In the nineties, Venus Williams won 5 Wimbledon titles and had another 3 runner-up appearances. Somehow, and despite all her gifts and success, on June 23rd 2004 it appeared that she had failed to master the simplest of tennis tasks – count the score. In one of the most bizarre situations, I can clearly remember my mother screaming at the television as the umpire, linesman and players all missed a point at 2-1 in the tiebreak and got the score completely wrong. Despite technically winning the tiebreak, Venus would somehow lose the set and the match. When questioned about the umpire’s mistake, tournament referee Allan Mills deflected some blame onto Venus: “What I cannot understand is the players’ reaction. It is the players’ responsibility once they are on court to know the score.”
In this shock defeat, Hewitt became only the 2nd defending champion to ever lose the first match of his title defense. It all looked good for the Australian as he cruised through the first set 6-1. However, Karlovic soon discovered his best form. Ivo’s booming serve would eventually carry him not just to victory that day, but onto a very sound career. In hindsight, this upset does not seem completely surprising given the success that Ivo has had and the difficulty that his serve has provided for even the best of opponents. In 2003, however, he was a completely unknown qualifier. The victory over Hewitt was momentous, not just for the upset but for the manner in which Karlovic played. For some tennis aficionados, watching David get pummeled by Goliath completely reshaped their view of the way that tennis might be played in the future.
In 2009 when she was just 16 years old, Michelle Larcher de Brito broke into the world top 100 and many thought she would be a future star of the game. However, it was not to be. 7 years on, Michelle has not ended any season in her career ranked inside the top 100. What she does have, is the undoubted talent and ability to pull off major upsets. She also has a unique ability to make sounds on the tennis court that can be heard by neighboring suburbs.
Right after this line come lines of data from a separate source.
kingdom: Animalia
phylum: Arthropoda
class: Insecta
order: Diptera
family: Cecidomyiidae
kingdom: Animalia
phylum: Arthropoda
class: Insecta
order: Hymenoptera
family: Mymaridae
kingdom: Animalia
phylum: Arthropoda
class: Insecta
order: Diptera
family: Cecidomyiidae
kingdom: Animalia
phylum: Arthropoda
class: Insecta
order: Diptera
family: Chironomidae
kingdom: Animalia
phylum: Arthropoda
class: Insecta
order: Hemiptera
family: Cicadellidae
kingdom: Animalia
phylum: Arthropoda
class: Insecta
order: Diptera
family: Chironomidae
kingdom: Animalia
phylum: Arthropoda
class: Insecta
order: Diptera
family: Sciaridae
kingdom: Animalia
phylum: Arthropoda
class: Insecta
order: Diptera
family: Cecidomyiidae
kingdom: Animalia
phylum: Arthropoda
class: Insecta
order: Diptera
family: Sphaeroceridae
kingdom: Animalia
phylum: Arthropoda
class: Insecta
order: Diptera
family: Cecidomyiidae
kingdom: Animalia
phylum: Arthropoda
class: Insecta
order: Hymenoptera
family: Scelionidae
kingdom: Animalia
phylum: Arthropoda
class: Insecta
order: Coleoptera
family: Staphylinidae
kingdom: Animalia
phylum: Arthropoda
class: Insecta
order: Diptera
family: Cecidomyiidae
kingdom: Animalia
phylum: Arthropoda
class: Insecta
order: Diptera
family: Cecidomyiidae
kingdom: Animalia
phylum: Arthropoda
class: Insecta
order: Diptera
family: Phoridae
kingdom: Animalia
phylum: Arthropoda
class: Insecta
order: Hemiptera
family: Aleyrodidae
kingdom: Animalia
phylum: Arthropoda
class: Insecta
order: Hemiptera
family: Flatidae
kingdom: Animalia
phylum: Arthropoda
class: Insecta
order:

In 2013, on the ‘graveyard’ court number two at Wimbledon, those two talents met against Maria Sharapova in a perfect crescendo. After 2 hours of incredible ball striking and effort there was if not the biggest, then certainly the loudest, upset on this top ten list.
This upset really does not belong on this list but it made the cut because frankly any excuse to put Dustin Brown (a.k.a Dreddy) into a list is worth it. As a qualifier ranked 102, and going against the two time champion and 3 time finalist, one could be forgiven for calling me nuts that I didn’t view this as really that big of an upset. Brown had proven in 2014, by defeating Hewitt on his way to the third round of Wimbledon, that he was a difficult opponent for someone willing to give him time to attack. In Rafa he got just that, and repeated his victory from Halle two weeks prior in a highly entertaining 4 set match.